British-born Asma al Assad has spoken for the first time since the war began
Syria's first lady has said she refused to leave the country because she did not want people to lose confidence in her husband.
British-born Asma al Assad told the Russia-24 news channel: "I never thought of being anywhere else at all...Yes, I was offered the opportunity to leave Syria, or rather to run from Syria.
"These offers included guarantees of safety and protection for my children, and even financial security.
"It doesn't take a genius to know what these people were really after. It was never about my wellbeing or my children - it was a deliberate attempt to shatter people's confidence in their president."
The 33-minute interview was re-posted on YouTube by the Syrian Presidency.
She was speaking as Russian and Syrian planes halted their bombing of the city of Aleppo ahead of Russia's proposed ceasefire later this week.
The air raids were suspended at 10.00am local time, Russian defence minister Sergei Shoigu revealed, saying the ceasefires should allow opposition fighters to leave the eastern part of the city and to allow the opening up of humanitarian aid corridors.

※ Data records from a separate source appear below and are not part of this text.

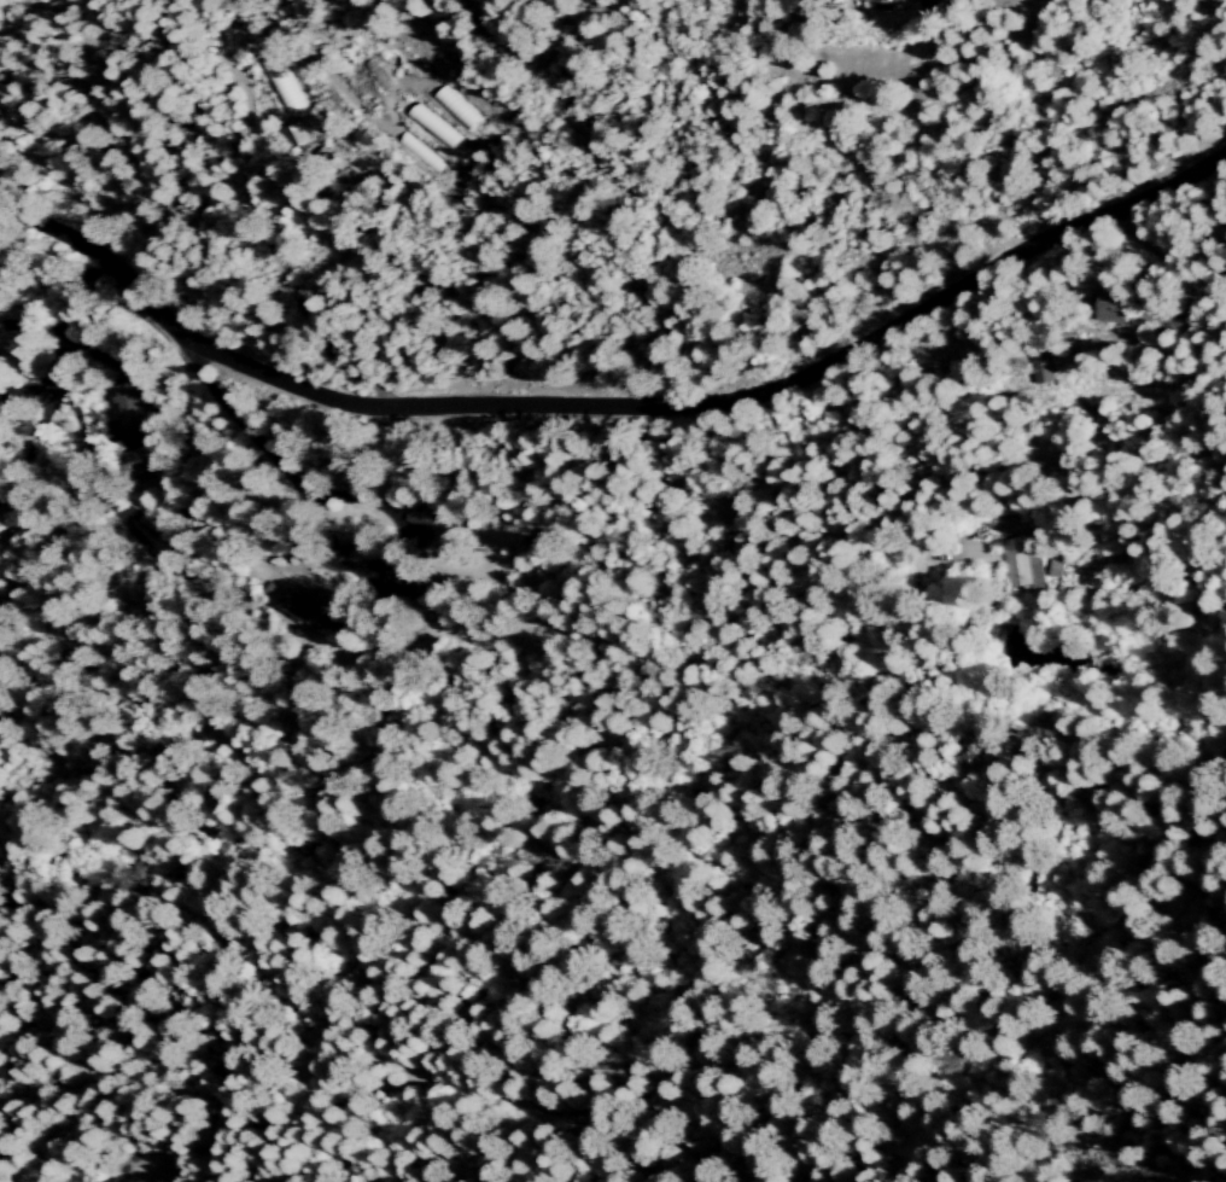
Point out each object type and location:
building: (892, 3)
road: (617, 408)
building: (1020, 563)

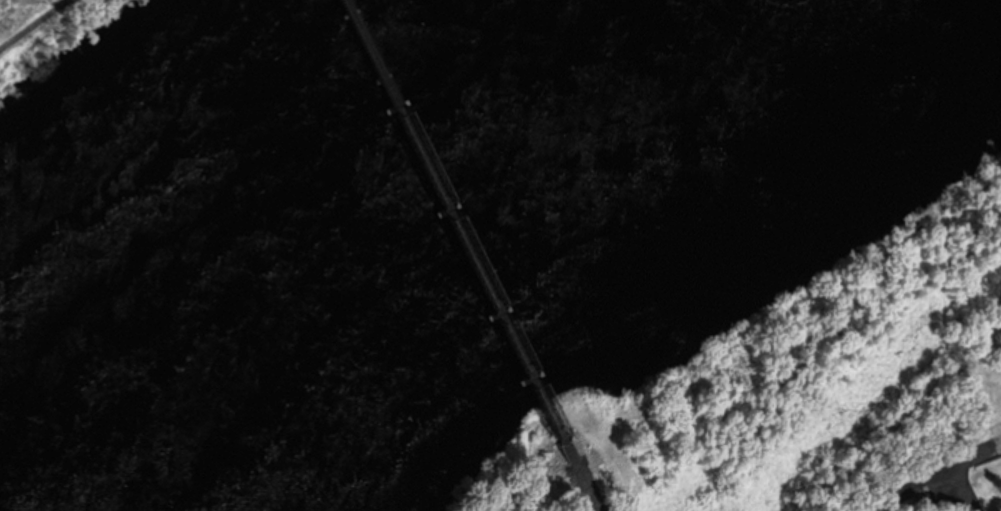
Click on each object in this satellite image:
road: (31, 23)
river: (346, 216)
railway: (444, 228)
railway: (574, 483)

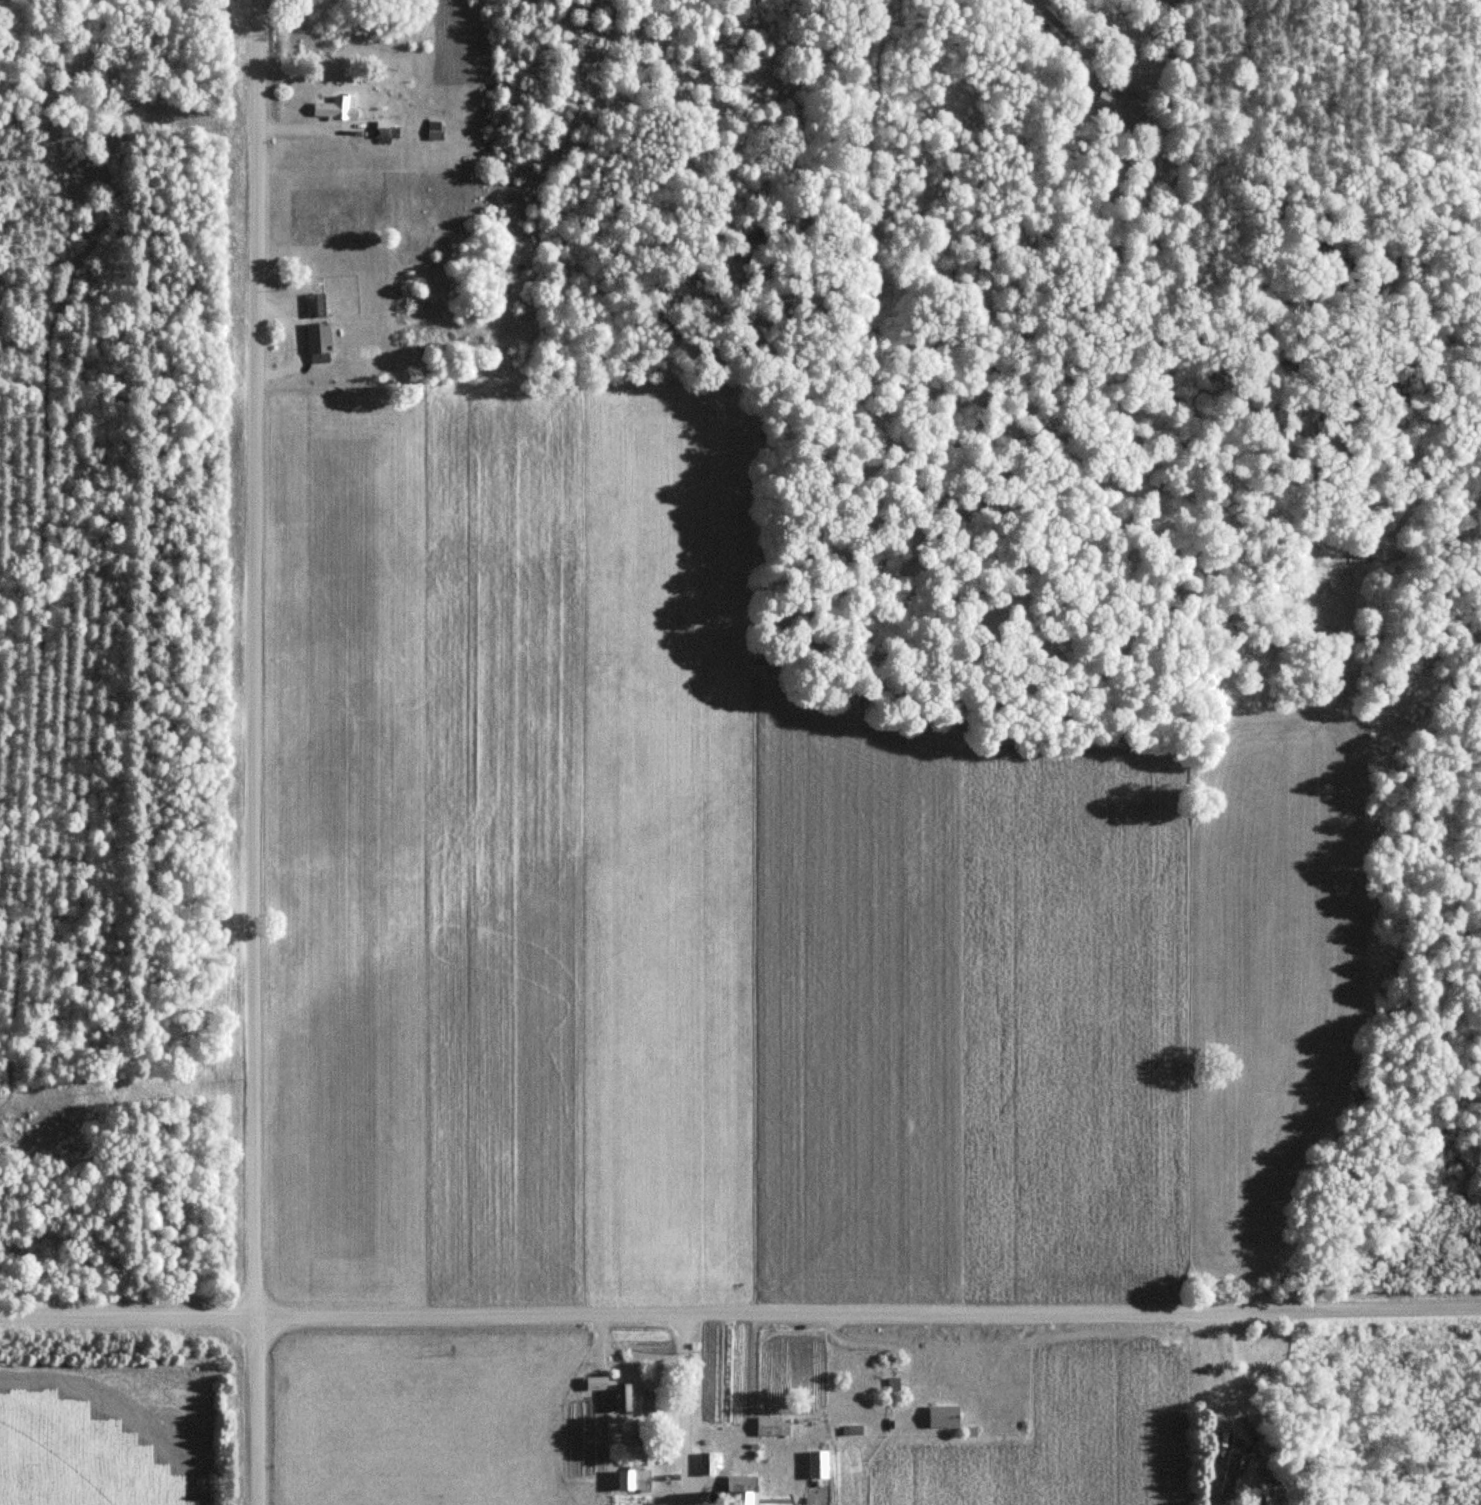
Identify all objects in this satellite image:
building: (1116, 104)
building: (334, 108)
building: (435, 130)
building: (387, 132)
building: (316, 305)
building: (319, 340)
road: (254, 752)
road: (740, 1307)
building: (797, 1386)
road: (681, 1394)
building: (628, 1398)
building: (943, 1416)
building: (772, 1426)
building: (709, 1463)
building: (818, 1464)
building: (1231, 1465)
building: (634, 1478)
building: (745, 1491)

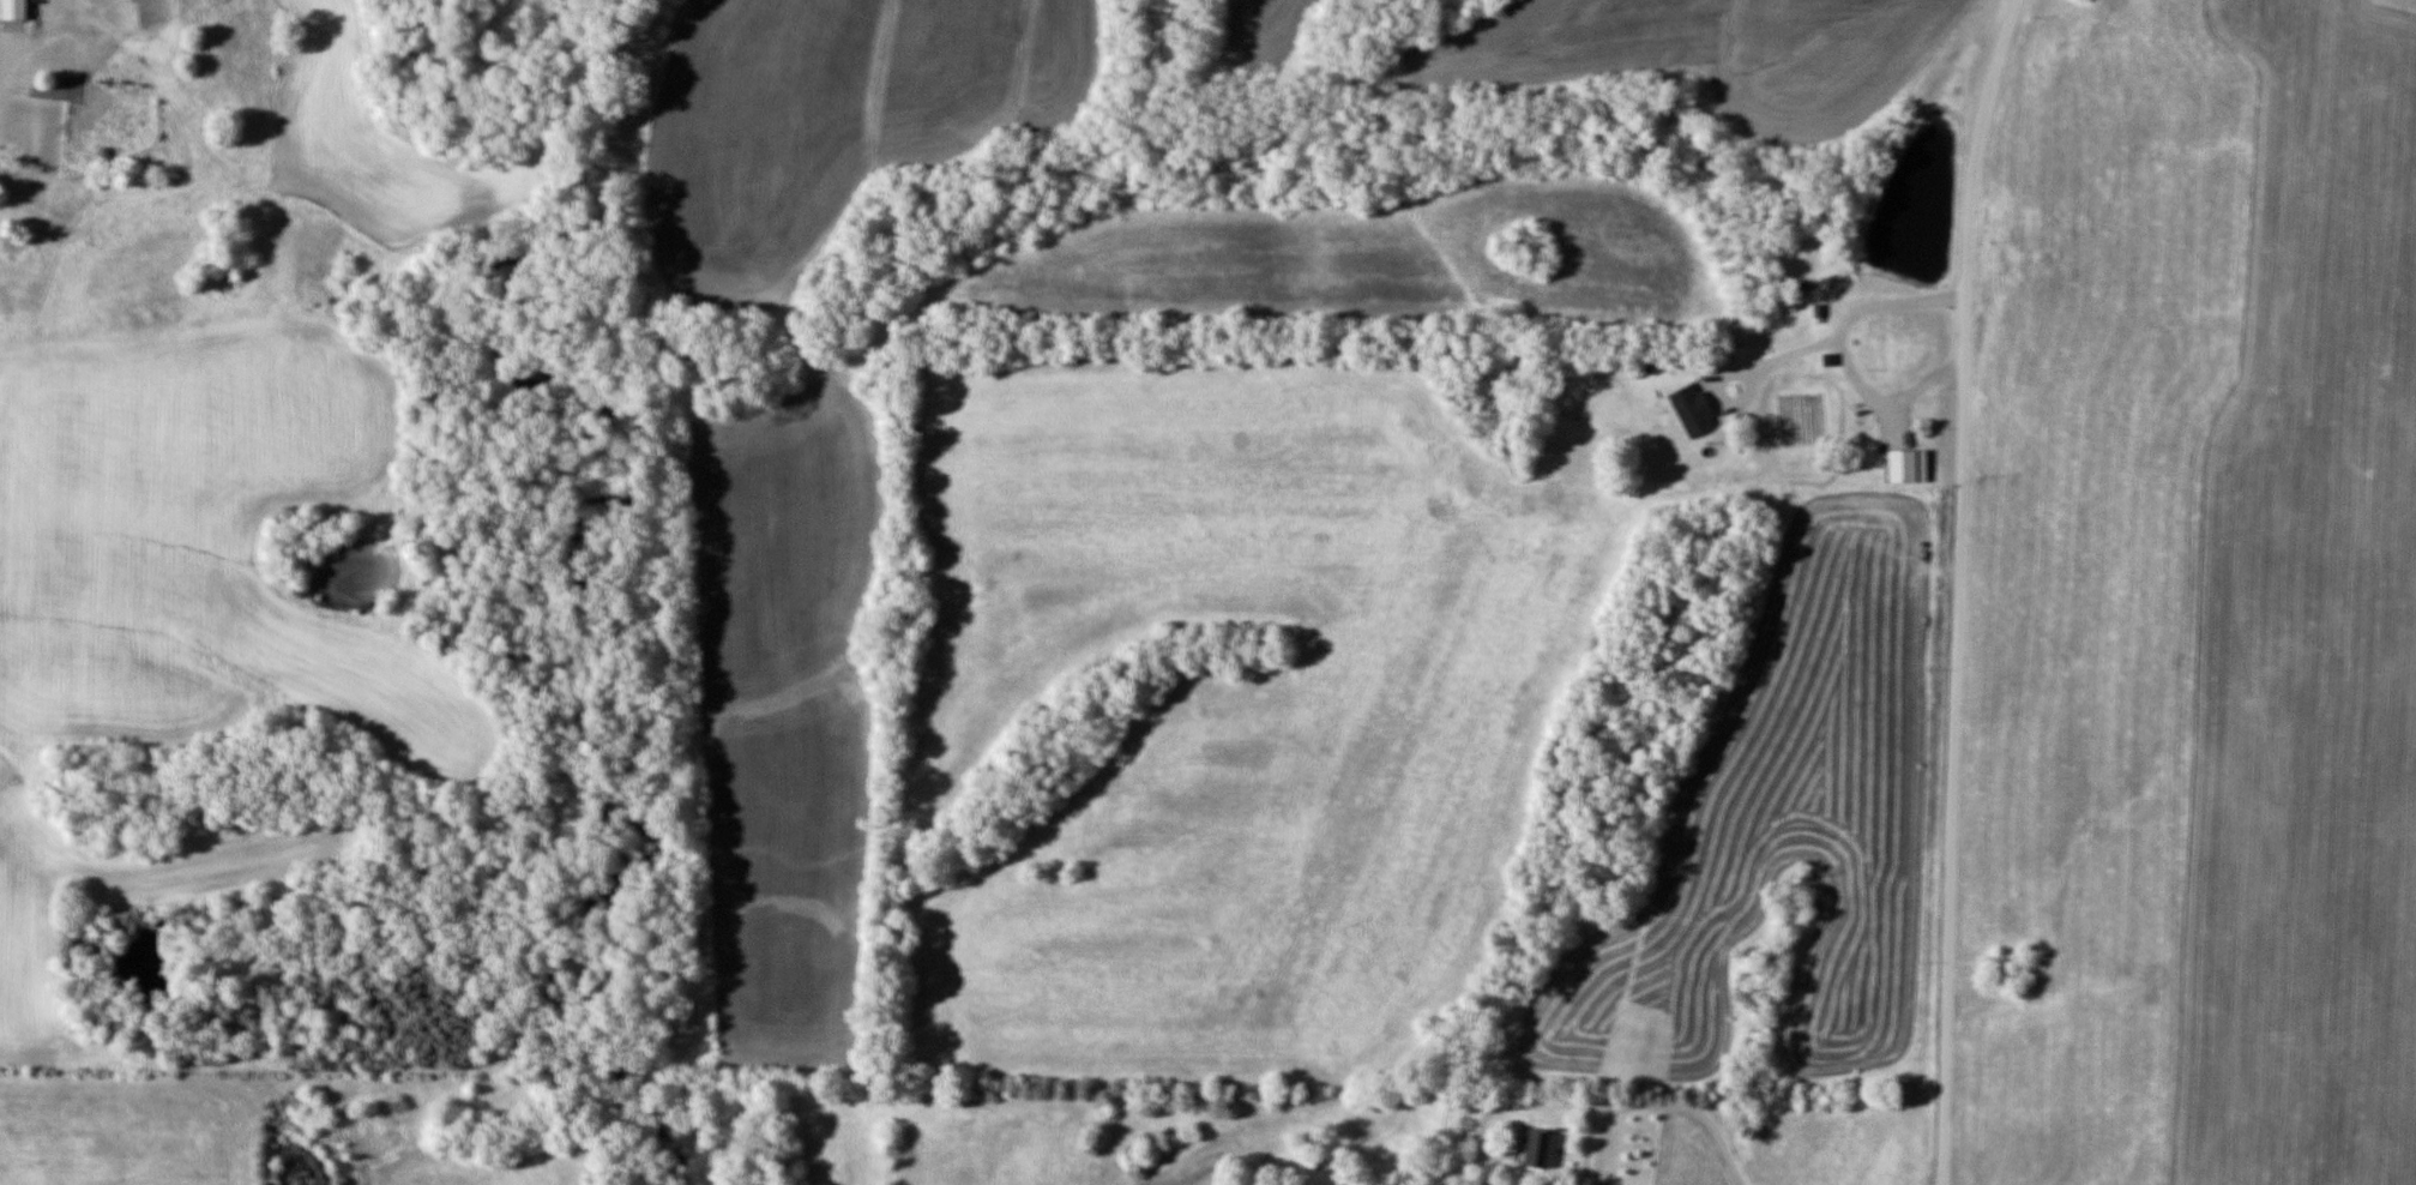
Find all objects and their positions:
building: (15, 10)
building: (32, 83)
building: (75, 139)
building: (1694, 411)
building: (1908, 466)
road: (1958, 589)
building: (1542, 1149)

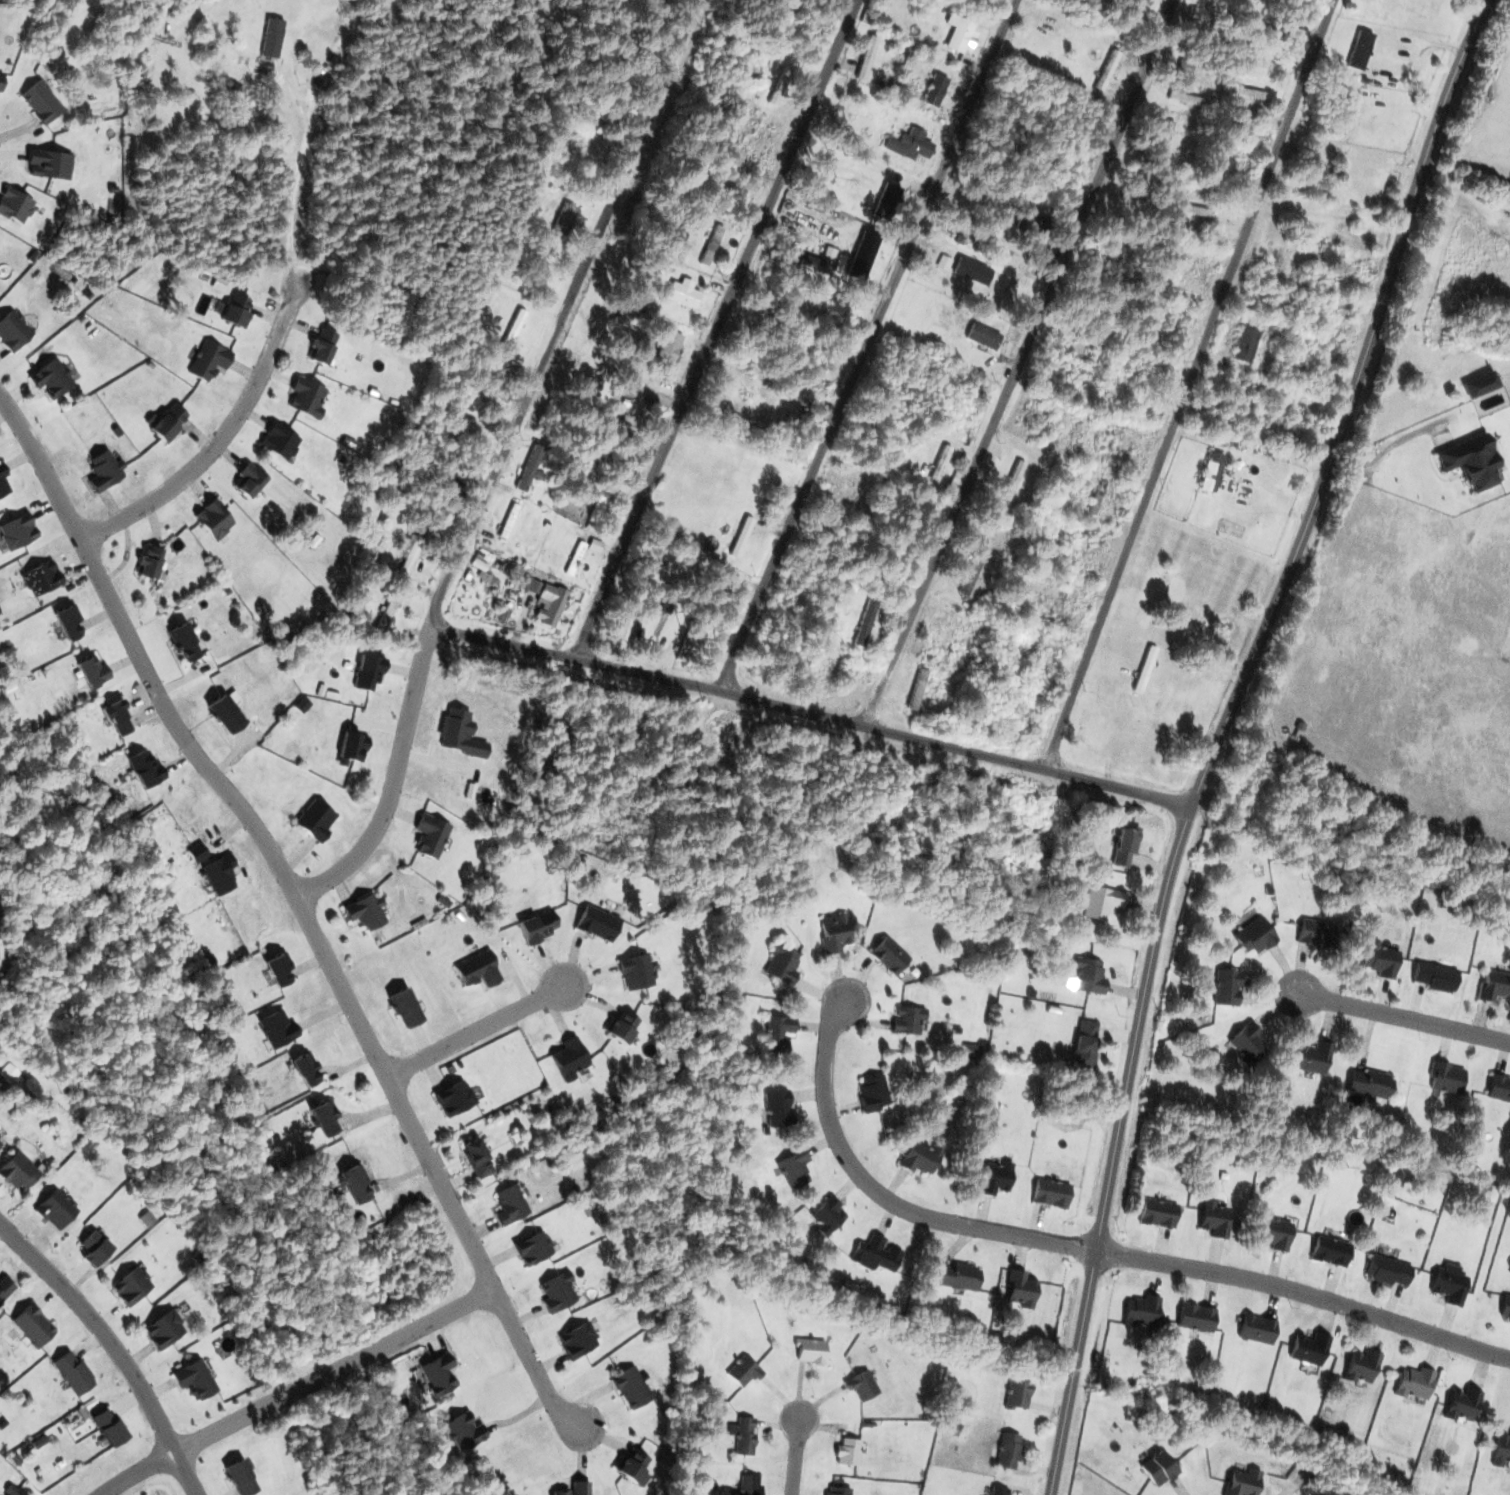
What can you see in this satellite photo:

The brief "humanitarian pause" planned for between 8.00am and 4.00pm on Thursday in what was once Syria's most important business city is to allow civilians and fighters to get out of the city, he said.
However, the United Nations has said it does not yet have enough guarantees to carry out humanitarian work or medical evacuations from Aleppo.
UN humanitarian spokesman Jens Laerke said: "When the weapons fall silent, we need all weapons to fall silent. We need assurances from all parties to the conflict, not just a unilateral announcement that this will happen.
"We need everybody to give us those assurances before it is immediately useful for us to do anything meaningful."
The Kremlin is calling on Western powers to support its initiative in Aleppo.
Mr Shoigu told a news conference: "Russia now expects its partners...to take the baton and assist this humanitarian operation, to make sure the bandits leave Aleppo, especially its eastern part, in order for a real process of separation of the so-called moderate opposition from terrorist groups to begin."
Aleppo, Syria's largest city and once its commercial hub, has suffered intense aerial bombardment since the start of the Syria conflict in 2011.
A ceasefire brokered by Russia and the US collapsed last month as Syrian forces launched an offensive on eastern Aleppo under the cover of Russian warplanes.
The US has expressed its doubts about the latest pause in fighting.
State Department spokesman Mark Toner said from Washington: "If there is actually an eight-hour pause in the unremitting suffering of the people of Aleppo, that would be a good thing.
"But frankly, it's a bit too little, too late."